§ Problem statement
Could you print out every entry, character for character?

———

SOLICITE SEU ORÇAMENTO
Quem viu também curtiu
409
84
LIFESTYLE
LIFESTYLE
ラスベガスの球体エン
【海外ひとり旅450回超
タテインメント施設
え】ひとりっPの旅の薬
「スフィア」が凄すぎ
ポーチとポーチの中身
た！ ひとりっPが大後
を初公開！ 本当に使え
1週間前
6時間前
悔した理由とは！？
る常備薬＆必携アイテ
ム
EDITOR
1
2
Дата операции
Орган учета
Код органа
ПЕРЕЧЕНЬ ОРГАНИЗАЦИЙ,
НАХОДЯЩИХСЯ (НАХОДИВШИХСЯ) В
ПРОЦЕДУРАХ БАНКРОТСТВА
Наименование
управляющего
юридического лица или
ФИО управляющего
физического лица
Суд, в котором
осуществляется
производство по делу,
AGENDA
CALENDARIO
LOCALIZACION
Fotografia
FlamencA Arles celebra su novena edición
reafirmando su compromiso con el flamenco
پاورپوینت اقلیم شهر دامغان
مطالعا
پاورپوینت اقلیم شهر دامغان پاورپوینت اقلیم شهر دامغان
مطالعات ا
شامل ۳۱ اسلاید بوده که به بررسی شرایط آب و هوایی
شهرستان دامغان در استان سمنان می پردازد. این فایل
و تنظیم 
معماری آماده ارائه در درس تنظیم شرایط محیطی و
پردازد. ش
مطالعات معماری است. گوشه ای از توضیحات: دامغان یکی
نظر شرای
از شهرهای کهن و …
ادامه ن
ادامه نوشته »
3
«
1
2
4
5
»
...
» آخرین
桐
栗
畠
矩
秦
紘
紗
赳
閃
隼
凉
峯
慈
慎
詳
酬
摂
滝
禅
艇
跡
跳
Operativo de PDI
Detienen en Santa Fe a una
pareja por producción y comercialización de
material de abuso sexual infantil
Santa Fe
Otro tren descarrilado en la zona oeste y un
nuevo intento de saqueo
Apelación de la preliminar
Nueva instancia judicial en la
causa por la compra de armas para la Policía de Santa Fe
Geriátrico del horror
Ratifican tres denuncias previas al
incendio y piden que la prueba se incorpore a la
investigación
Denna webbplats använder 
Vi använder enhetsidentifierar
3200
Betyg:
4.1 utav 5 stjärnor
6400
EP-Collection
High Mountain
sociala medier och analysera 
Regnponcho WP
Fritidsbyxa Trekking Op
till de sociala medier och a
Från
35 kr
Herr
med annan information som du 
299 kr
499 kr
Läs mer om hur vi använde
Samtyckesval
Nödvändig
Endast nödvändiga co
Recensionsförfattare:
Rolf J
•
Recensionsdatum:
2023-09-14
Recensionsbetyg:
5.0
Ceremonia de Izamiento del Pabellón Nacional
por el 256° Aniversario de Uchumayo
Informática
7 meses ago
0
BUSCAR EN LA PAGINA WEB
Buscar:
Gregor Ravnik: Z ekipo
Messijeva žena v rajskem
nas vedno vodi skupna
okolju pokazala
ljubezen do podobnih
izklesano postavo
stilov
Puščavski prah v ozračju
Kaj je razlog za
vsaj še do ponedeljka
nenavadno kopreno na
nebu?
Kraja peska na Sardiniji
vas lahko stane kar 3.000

———

§ Result of this task
SOLICITE SEU ORÇAMENTO
Quem viu também curtiu
409
84
LIFESTYLE
LIFESTYLE
ラスベガスの球体エン
【海外ひとり旅450回超
タテインメント施設
え】ひとりっPの旅の薬
「スフィア」が凄すぎ
ポーチとポーチの中身
た！ ひとりっPが大後
を初公開！ 本当に使え
1週間前
6時間前
悔した理由とは！？
る常備薬＆必携アイテ
ム
EDITOR
1
2
Дата операции
Орган учета
Код органа
ПЕРЕЧЕНЬ ОРГАНИЗАЦИЙ,
НАХОДЯЩИХСЯ (НАХОДИВШИХСЯ) В
ПРОЦЕДУРАХ БАНКРОТСТВА
Наименование
управляющего
юридического лица или
ФИО управляющего
физического лица
Суд, в котором
осуществляется
производство по делу,
AGENDA
CALENDARIO
LOCALIZACION
Fotografia
FlamencA Arles celebra su novena edición
reafirmando su compromiso con el flamenco
پاورپوینت اقلیم شهر دامغان
مطالعا
پاورپوینت اقلیم شهر دامغان پاورپوینت اقلیم شهر دامغان
مطالعات ا
شامل ۳۱ اسلاید بوده که به بررسی شرایط آب و هوایی
شهرستان دامغان در استان سمنان می پردازد. این فایل
و تنظیم 
معماری آماده ارائه در درس تنظیم شرایط محیطی و
پردازد. ش
مطالعات معماری است. گوشه ای از توضیحات: دامغان یکی
نظر شرای
از شهرهای کهن و …
ادامه ن
ادامه نوشته »
3
«
1
2
4
5
»
...
» آخرین
桐
栗
畠
矩
秦
紘
紗
赳
閃
隼
凉
峯
慈
慎
詳
酬
摂
滝
禅
艇
跡
跳
Operativo de PDI
Detienen en Santa Fe a una
pareja por producción y comercialización de
material de abuso sexual infantil
Santa Fe
Otro tren descarrilado en la zona oeste y un
nuevo intento de saqueo
Apelación de la preliminar
Nueva instancia judicial en la
causa por la compra de armas para la Policía de Santa Fe
Geriátrico del horror
Ratifican tres denuncias previas al
incendio y piden que la prueba se incorpore a la
investigación
Denna webbplats använder 
Vi använder enhetsidentifierar
3200
Betyg:
4.1 utav 5 stjärnor
6400
EP-Collection
High Mountain
sociala medier och analysera 
Regnponcho WP
Fritidsbyxa Trekking Op
till de sociala medier och a
Från
35 kr
Herr
med annan information som du 
299 kr
499 kr
Läs mer om hur vi använde
Samtyckesval
Nödvändig
Endast nödvändiga co
Recensionsförfattare:
Rolf J
•
Recensionsdatum:
2023-09-14
Recensionsbetyg:
5.0
Ceremonia de Izamiento del Pabellón Nacional
por el 256° Aniversario de Uchumayo
Informática
7 meses ago
0
BUSCAR EN LA PAGINA WEB
Buscar:
Gregor Ravnik: Z ekipo
Messijeva žena v rajskem
nas vedno vodi skupna
okolju pokazala
ljubezen do podobnih
izklesano postavo
stilov
Puščavski prah v ozračju
Kaj je razlog za
vsaj še do ponedeljka
nenavadno kopreno na
nebu?
Kraja peska na Sardiniji
vas lahko stane kar 3.000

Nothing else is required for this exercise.